Morningstar's tribute to Jack Bogle
There has never been anyone who has given more to investors and taken less in return than Jack Bogle.
Kunal Kapoor: I remember Jack for many, many reasons, but most of all for his optimism and the fact that he really believed in helping the small investor and ensuring that that investor could have that great outcome that he or she was looking for.
Christine Benz: You could obviously fill books about Mr. Bogle's contributions to the financial services industry and to individual investors. I consider it one of the great privileges of my career that I got to meet Mr. Bogle through our annual Bogleheads Conference conversations. We would do video interviews. And I'll also say that as a young analyst reading Mr. Bogle, getting to know his philosophy was enormously clarifying to me as a young analyst. It helped shape the types of products that I would recommend, and also helped shape my career path. He was pro low-cost products of course, but he was also against so much of the complicated gobbledygook that Wall Street puts out. Hearing his philosophy was an incredible gift.
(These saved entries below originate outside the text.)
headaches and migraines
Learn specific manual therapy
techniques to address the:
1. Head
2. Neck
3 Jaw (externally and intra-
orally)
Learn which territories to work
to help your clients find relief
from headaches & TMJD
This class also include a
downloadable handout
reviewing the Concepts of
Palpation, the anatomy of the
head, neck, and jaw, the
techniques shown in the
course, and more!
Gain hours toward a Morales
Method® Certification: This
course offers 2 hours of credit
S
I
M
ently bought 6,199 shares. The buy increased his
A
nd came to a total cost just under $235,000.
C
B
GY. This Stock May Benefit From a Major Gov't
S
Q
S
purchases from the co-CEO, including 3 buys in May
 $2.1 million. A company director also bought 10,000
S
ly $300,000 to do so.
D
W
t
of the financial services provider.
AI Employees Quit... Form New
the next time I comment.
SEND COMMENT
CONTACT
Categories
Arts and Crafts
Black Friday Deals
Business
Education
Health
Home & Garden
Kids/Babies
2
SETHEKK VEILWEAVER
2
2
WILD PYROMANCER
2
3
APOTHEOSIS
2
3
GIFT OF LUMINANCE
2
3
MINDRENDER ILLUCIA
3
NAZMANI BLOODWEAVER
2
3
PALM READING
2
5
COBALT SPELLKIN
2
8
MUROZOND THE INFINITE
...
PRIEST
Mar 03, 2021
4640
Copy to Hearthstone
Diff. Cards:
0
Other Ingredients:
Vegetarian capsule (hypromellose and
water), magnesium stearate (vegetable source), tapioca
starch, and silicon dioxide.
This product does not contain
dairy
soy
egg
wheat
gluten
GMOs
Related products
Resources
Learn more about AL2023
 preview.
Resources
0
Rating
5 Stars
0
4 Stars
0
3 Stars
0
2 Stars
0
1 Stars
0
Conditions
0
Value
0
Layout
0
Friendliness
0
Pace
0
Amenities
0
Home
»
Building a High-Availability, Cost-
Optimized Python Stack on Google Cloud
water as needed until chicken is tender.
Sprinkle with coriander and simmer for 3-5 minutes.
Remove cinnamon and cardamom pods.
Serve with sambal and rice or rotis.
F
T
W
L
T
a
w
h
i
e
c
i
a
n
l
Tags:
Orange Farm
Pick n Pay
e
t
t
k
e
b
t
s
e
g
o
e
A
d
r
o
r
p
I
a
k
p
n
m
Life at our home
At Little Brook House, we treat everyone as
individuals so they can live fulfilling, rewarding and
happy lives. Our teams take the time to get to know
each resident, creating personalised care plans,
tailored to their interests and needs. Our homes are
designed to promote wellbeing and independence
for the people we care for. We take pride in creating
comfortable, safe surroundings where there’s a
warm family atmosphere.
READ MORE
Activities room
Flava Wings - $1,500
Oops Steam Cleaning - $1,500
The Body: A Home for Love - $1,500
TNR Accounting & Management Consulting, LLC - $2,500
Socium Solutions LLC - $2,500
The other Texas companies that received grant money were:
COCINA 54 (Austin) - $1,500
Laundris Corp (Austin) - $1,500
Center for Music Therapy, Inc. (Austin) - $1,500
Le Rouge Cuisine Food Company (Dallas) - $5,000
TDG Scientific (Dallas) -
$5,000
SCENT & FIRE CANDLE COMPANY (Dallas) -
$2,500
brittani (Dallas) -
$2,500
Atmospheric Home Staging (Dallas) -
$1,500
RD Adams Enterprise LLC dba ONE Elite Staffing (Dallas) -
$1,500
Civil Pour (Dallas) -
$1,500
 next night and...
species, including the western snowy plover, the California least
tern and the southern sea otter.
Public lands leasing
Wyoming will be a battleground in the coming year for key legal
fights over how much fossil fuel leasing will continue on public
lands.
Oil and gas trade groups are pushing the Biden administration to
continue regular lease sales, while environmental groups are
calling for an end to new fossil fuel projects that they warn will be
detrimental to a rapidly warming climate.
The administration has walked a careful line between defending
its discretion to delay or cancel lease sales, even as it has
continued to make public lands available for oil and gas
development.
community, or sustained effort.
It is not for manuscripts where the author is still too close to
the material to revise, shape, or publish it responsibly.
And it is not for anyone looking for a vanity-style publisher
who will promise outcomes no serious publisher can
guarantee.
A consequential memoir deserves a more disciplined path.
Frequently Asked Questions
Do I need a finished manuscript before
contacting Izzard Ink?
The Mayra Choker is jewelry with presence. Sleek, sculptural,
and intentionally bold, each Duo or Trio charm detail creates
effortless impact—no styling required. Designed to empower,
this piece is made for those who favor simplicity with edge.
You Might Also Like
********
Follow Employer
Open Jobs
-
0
Ben Johnson: I don't believe that there has ever been, nor will there ever be, anyone who has given more to investors and taken less in return than Jack Bogle.
Jeff Ptak: His premise was the more that we can save investors, the more that ends up in their pockets, the better the outcomes they achieve. The fact that we now see millions of investors that are in index funds, including Vanguard index funds, I think stands as a towering monument to his legacy. It's immeasurable in the sense that Jack really changed the psychology of investing. His ethic was that you put the investor front and center where they belong. They don't subordinate to other business interests.
Instead you win when they win. That was not conventional wisdom in the industry some years ago when he was trying to popularize indexing and bring Vanguard up, and yet he inverted the psychology of the industry. He enshrined a new standard that put the investor front and center. I think we owe a lot to Jack, because now we see that sort of ethic, that sort of standard being table stakes in the industry. I think that all investors--not just Vanguard investors--all investors are better off for Jack's efforts. He's had an enormous impact, both in measurable and immeasurable ways.
Laura Lutton: One of the things that's so impressive about Jack Bogle was his unrelenting focus on the end investor, and he maintained that focus despite serious health issues and dust-ups along the way with other executives at Vanguard and so forth. I think when we look at the impact that he's had across his life, it's really tremendous, and we all have him to thank for that.
Alec Lucas: He didn't just pioneer the first index fund. He helped investors in all kinds of ways that get less recognition. He pioneered closure of funds to help protect current shareholders. He was an advocate in simplifying the language of prospectuses so that your average investor could understand them and make intelligent choices. He was a tireless advocate for others, and he will be sorely missed.